Exercise details
Find every line below with the word "https" in it, and copy each one.
═══ Entries supplied ═══
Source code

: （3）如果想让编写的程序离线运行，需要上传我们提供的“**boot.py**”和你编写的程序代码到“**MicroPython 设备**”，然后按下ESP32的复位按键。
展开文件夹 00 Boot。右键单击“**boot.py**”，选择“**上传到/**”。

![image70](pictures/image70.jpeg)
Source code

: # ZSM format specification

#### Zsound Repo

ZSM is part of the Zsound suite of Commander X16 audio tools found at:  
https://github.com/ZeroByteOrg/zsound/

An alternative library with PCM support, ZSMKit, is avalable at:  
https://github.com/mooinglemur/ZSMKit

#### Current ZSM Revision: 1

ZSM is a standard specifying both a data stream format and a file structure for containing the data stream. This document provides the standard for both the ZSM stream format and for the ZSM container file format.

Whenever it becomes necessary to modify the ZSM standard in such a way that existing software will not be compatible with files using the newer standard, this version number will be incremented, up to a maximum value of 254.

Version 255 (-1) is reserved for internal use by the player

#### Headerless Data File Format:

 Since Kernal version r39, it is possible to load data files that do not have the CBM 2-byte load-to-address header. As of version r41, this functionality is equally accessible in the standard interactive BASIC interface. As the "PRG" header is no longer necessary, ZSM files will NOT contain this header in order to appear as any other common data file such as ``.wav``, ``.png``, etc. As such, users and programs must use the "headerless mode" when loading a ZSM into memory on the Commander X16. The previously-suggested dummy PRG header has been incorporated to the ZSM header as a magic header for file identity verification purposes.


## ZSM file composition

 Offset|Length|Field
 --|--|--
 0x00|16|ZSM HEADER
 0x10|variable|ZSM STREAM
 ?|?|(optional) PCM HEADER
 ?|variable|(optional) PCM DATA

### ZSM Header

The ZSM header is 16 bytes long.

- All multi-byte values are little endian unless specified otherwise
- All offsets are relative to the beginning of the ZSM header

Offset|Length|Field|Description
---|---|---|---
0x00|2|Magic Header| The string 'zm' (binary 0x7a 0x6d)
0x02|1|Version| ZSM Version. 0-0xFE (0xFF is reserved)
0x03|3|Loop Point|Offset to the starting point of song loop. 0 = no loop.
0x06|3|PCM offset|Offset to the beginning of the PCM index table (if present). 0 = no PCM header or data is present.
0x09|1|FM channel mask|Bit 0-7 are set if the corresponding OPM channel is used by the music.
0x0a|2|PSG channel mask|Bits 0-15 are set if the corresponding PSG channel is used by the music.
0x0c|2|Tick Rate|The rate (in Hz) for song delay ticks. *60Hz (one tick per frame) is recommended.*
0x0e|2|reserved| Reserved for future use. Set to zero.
═══
Result of the exercise
https://github.com/ZeroByteOrg/zsound/
https://github.com/mooinglemur/ZSMKit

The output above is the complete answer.